4.4. Volatile Aldehydes in the Breath of Ventilated Patients

4.4.1. Ethics

Clinical investigations were approved by the local ethics commission (No. 81/19, Ärztekammer des Saarlandes, Saarbücken, Germany), and written informed consent was obtained.

4.4.2. Inclusion and Exclusion Criteria

We included patients aged >18 years, American Society of Anesthesiologists (ASA) physical status <4, body mass index (BMI) ≤35 kg/m² and scheduled for general surgery expected to last about 4 h. Patients with mental disorders, drug abuse, human immunodeficiency virus or hepatitis infection, isolation requirement, pregnancy, or any contraindication for total intravenous anesthesia were excluded.

4.4.3. Measurements

Twelve patients were anesthetized with propofol and remifentanil, and pressure-controlled ventilation was maintained at lung protective settings (tidal volume: 6–8 mL/kg, maximum inspiratory pressure: 30 mbar, ventilator: Primus, Draeger, Luebeck, Germany). The ventilator’s fresh gas flow was set to 1 L/min throughout the case. The choice of the inspiratory oxygen concentration was left to the attending anesthetist. A new set of breathing tubes and bag was used for each case.

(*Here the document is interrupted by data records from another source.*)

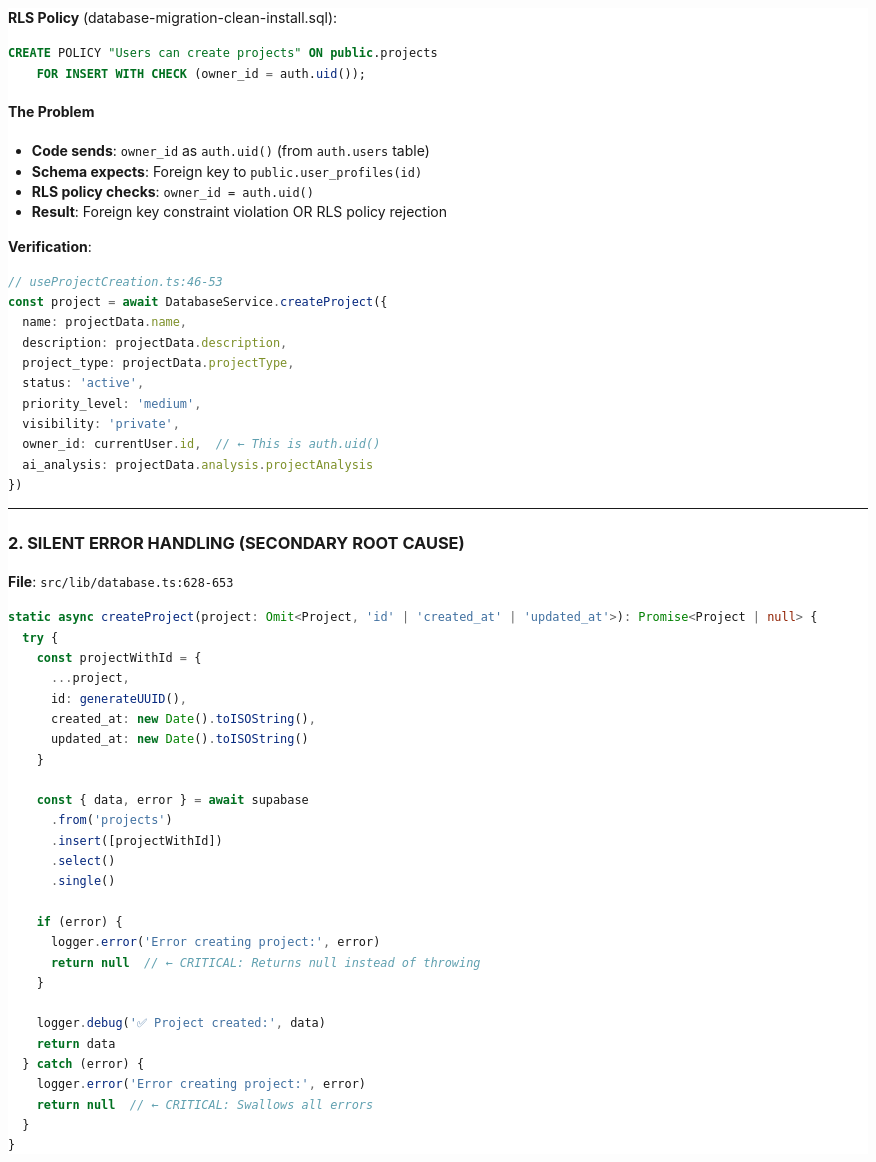 **RLS Policy** (database-migration-clean-install.sql):
```sql
CREATE POLICY "Users can create projects" ON public.projects
    FOR INSERT WITH CHECK (owner_id = auth.uid());
```

#### The Problem
- **Code sends**: `owner_id` as `auth.uid()` (from `auth.users` table)
- **Schema expects**: Foreign key to `public.user_profiles(id)`
- **RLS policy checks**: `owner_id = auth.uid()`
- **Result**: Foreign key constraint violation OR RLS policy rejection

**Verification**:
```typescript
// useProjectCreation.ts:46-53
const project = await DatabaseService.createProject({
  name: projectData.name,
  description: projectData.description,
  project_type: projectData.projectType,
  status: 'active',
  priority_level: 'medium',
  visibility: 'private',
  owner_id: currentUser.id,  // ← This is auth.uid()
  ai_analysis: projectData.analysis.projectAnalysis
})
```

---

### 2. SILENT ERROR HANDLING (SECONDARY ROOT CAUSE)

**File**: `src/lib/database.ts:628-653`

```typescript
static async createProject(project: Omit<Project, 'id' | 'created_at' | 'updated_at'>): Promise<Project | null> {
  try {
    const projectWithId = {
      ...project,
      id: generateUUID(),
      created_at: new Date().toISOString(),
      updated_at: new Date().toISOString()
    }

    const { data, error } = await supabase
      .from('projects')
      .insert([projectWithId])
      .select()
      .single()

    if (error) {
      logger.error('Error creating project:', error)
      return null  // ← CRITICAL: Returns null instead of throwing
    }

    logger.debug('✅ Project created:', data)
    return data
  } catch (error) {
    logger.error('Error creating project:', error)
    return null  // ← CRITICAL: Swallows all errors
  }
}
```
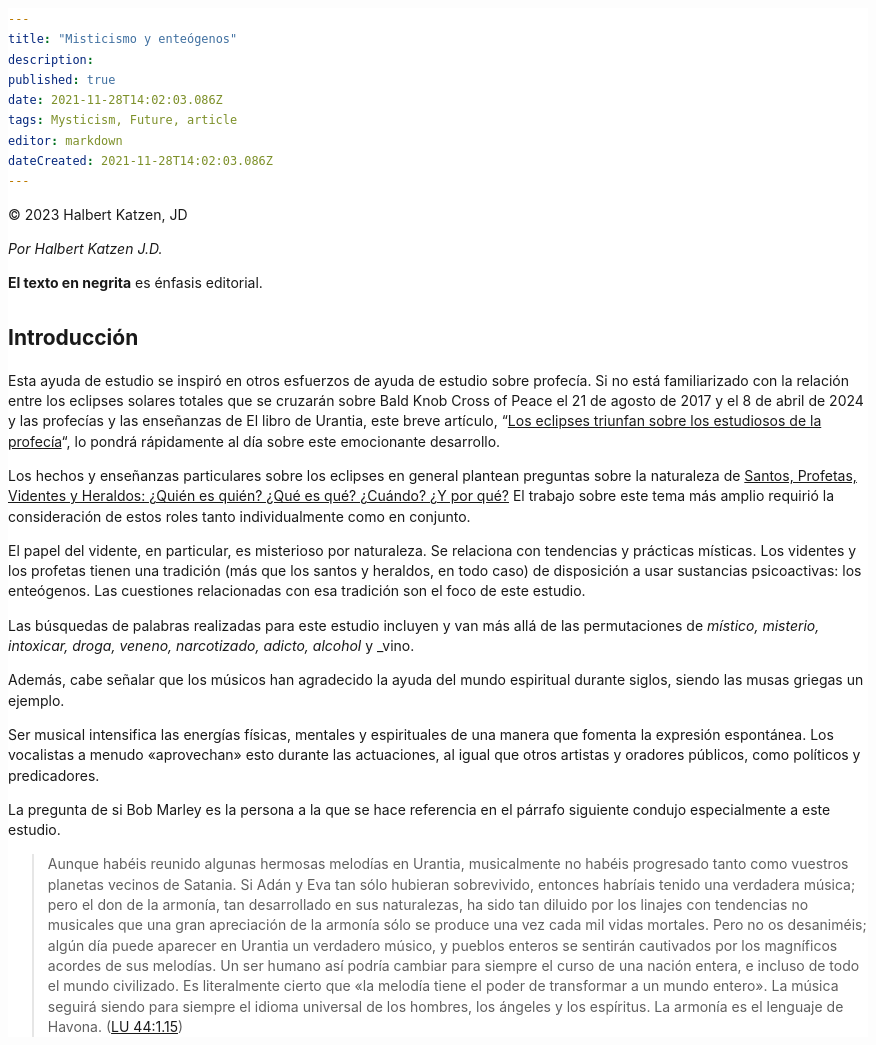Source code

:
 ```yaml
---
title: "Misticismo y enteógenos"
description: 
published: true
date: 2021-11-28T14:02:03.086Z
tags: Mysticism, Future, article
editor: markdown
dateCreated: 2021-11-28T14:02:03.086Z
---
```


<p class="v-card v-sheet tema--gris claro aclarar-3 px-2">© 2023 Halbert Katzen, JD</p>

_Por Halbert Katzen J.D._

**El texto en negrita** es énfasis editorial.

## Introducción

Esta ayuda de estudio se inspiró en otros esfuerzos de ayuda de estudio sobre profecía. Si no está familiarizado con la relación entre los eclipses solares totales que se cruzarán sobre Bald Knob Cross of Peace el 21 de agosto de 2017 y el 8 de abril de 2024 y las profecías y las enseñanzas de El libro de Urantia, este breve artículo, “[Los eclipses triunfan sobre los estudiosos de la profecía](/es/article/Halbert_Katzen/Eclipses_Trump_Prophecy_Scholars)“, lo pondrá rápidamente al día sobre este emocionante desarrollo.

Los hechos y enseñanzas particulares sobre los eclipses en general plantean preguntas sobre la naturaleza de [Santos, Profetas, Videntes y Heraldos: ¿Quién es quién? ¿Qué es qué? ¿Cuándo? ¿Y por qué?](/es/article/Halbert_Katzen/Saints_prophets_seers_and_heralds) El trabajo sobre este tema más amplio requirió la consideración de estos roles tanto individualmente como en conjunto.

El papel del vidente, en particular, es misterioso por naturaleza. Se relaciona con tendencias y prácticas místicas. Los videntes y los profetas tienen una tradición (más que los santos y heraldos, en todo caso) de disposición a usar sustancias psicoactivas: los enteógenos. Las cuestiones relacionadas con esa tradición son el foco de este estudio.

Las búsquedas de palabras realizadas para este estudio incluyen y van más allá de las permutaciones de _místico, misterio, intoxicar, droga, veneno, narcotizado, adicto, alcohol_ y _vino.

Además, cabe señalar que los músicos han agradecido la ayuda del mundo espiritual durante siglos, siendo las musas griegas un ejemplo.

Ser musical intensifica las energías físicas, mentales y espirituales de una manera que fomenta la expresión espontánea. Los vocalistas a menudo «aprovechan» esto durante las actuaciones, al igual que otros artistas y oradores públicos, como políticos y predicadores.

La pregunta de si Bob Marley es la persona a la que se hace referencia en el párrafo siguiente condujo especialmente a este estudio.

> Aunque habéis reunido algunas hermosas melodías en Urantia, musicalmente no habéis progresado tanto como vuestros planetas vecinos de Satania. Si Adán y Eva tan sólo hubieran sobrevivido, entonces habríais tenido una verdadera música; pero el don de la armonía, tan desarrollado en sus naturalezas, ha sido tan diluido por los linajes con tendencias no musicales que una gran apreciación de la armonía sólo se produce una vez cada mil vidas mortales. Pero no os desaniméis; algún día puede aparecer en Urantia un verdadero músico, y pueblos enteros se sentirán cautivados por los magníficos acordes de sus melodías. Un ser humano así podría cambiar para siempre el curso de una nación entera, e incluso de todo el mundo civilizado. Es literalmente cierto que «la melodía tiene el poder de transformar a un mundo entero». La música seguirá siendo para siempre el idioma universal de los hombres, los ángeles y los espíritus. La armonía es el lenguaje de Havona. ([LU 44:1.15](/es/The_Urantia_Book/44#p1_15))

The MCC–IMS was connected to a t-piece at the tracheal tube by 1.8-m-long perfluoroalkoxy alkane tubing. Exhaled gas was sampled at 5-min intervals. Ventilator contamination was assessed during ventilation of a test lung prior to patient assessment. The mean of the three final concentrations was defined as baseline contamination, which was subtracted from measured concentrations for the relevant patient. Ventilation variables were electronically captured from the ventilators by specific software programmed by Bertram Bödecker.

Mechanical power was calculated with the following formula: mechanical power (J·min⁻¹) = 0.098 × respiratory rate (breaths·min⁻¹) × tidal volume (mL) × (positive end-expiratory pressure (cmH₂O) + driving pressure (cmH₂O)) [38].

4.5. Statistics

VoCan 3.7 (B&S Analytik, Dortmund, Germany) was used for MCC–IMS device control and Visual Now 3.7 for spectrum analysis (B&S Analytik). Statistical analyses were carried out with R 4.0.2 (R Core Team, 2020) using the packages geepack (Højsgaard, Halekoh, and Yan, 2006) and broom (v0.7.5; Robinson, Hayes, and Couch, 2021). Figures were created with SPSS 26 (IBM, Armonk, NY, USA). Total intensities for a compound in volts were calculated by summing the intensity of the monomer and twice the intensity of the dimer. Calibration formulas were estimated by linear regression. If the relative standard deviation of measurements of any standard exceeded 20%, Dixon’s test was used to exclude outliers [39]. Limits of detection (LOD) and quantification (LOQ) were calculated from background noise intensities as follows: LOD = mean + 3 × SD; LOQ = mean + 10 × SD.

Normality of data distribution was confirmed by visual assessment of histograms and quantile–quantile plots. Aldehyde generation by oxidizing polyunsaturated fatty acids was assessed once; therefore, raw data is presented. Repeatedly measured volatile aldehyde concentrations evaporated by parts of the breathing circuit are presented as means ± SD. Exhaled pentanal concentrations are presented graphically as means ± SD and additionally as a mean across all patients and time with the corresponding standard deviation. The relationship of exhaled pentanal with ventilation parameters and mechanical power was assessed by linear generalized estimating equations regression. The marginal R² was calculated according to Zheng’s method [40]. Due to the explorative character of the clinical investigations, there was no a priori sample size estimation.